## DATA EXCERPTS
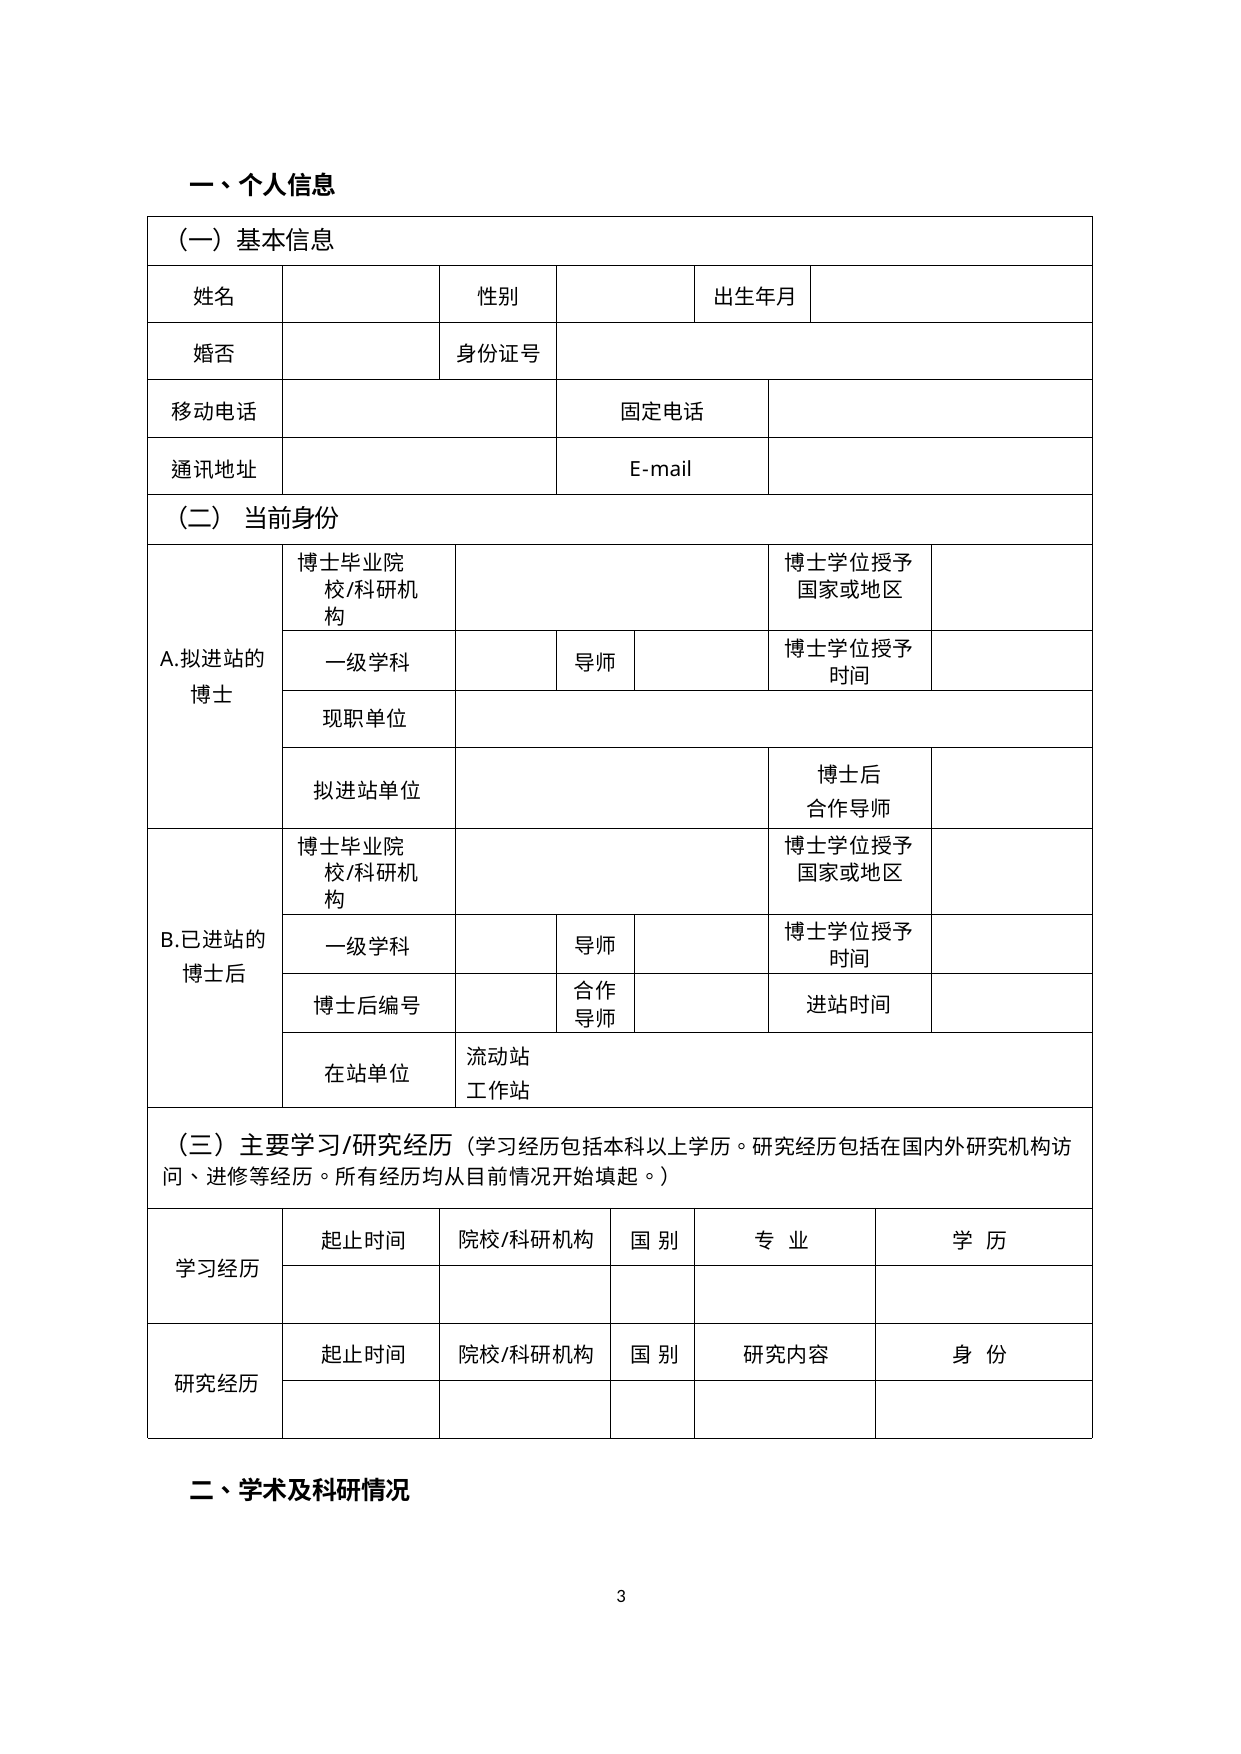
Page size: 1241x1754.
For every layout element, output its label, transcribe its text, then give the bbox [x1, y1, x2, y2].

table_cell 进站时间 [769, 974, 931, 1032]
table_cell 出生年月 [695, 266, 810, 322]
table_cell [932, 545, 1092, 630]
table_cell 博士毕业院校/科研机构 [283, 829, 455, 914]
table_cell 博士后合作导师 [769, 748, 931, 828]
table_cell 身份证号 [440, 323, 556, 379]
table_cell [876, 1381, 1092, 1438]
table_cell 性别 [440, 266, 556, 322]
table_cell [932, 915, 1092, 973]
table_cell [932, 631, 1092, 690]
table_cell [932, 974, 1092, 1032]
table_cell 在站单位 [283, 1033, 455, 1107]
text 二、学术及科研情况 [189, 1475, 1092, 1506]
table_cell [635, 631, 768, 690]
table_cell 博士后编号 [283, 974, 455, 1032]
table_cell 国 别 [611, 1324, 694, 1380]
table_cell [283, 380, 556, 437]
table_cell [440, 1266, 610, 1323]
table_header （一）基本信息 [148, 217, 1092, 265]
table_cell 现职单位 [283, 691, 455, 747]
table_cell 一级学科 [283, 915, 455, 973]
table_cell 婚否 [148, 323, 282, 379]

## ABOUT THIS EXERCISE
If the material above contains pictures, exclude them from an otherwise exact transcription.

## WRITTEN REPLY
Page size: 1241x1754.
For every layout element, output its label, transcribe its text, then give the bbox [x1, y1, x2, y2].

table_cell 进站时间 [769, 974, 931, 1032]
table_cell 出生年月 [695, 266, 810, 322]
table_cell [932, 545, 1092, 630]
table_cell 博士毕业院校/科研机构 [283, 829, 455, 914]
table_cell 博士后合作导师 [769, 748, 931, 828]
table_cell 身份证号 [440, 323, 556, 379]
table_cell [876, 1381, 1092, 1438]
table_cell 性别 [440, 266, 556, 322]
table_cell [932, 915, 1092, 973]
table_cell [932, 631, 1092, 690]
table_cell [932, 974, 1092, 1032]
table_cell 在站单位 [283, 1033, 455, 1107]
text 二、学术及科研情况 [189, 1475, 1092, 1506]
table_cell [635, 631, 768, 690]
table_cell 博士后编号 [283, 974, 455, 1032]
table_cell 国 别 [611, 1324, 694, 1380]
table_cell [283, 380, 556, 437]
table_cell [440, 1266, 610, 1323]
table_header （一）基本信息 [148, 217, 1092, 265]
table_cell 现职单位 [283, 691, 455, 747]
table_cell 一级学科 [283, 915, 455, 973]
table_cell 婚否 [148, 323, 282, 379]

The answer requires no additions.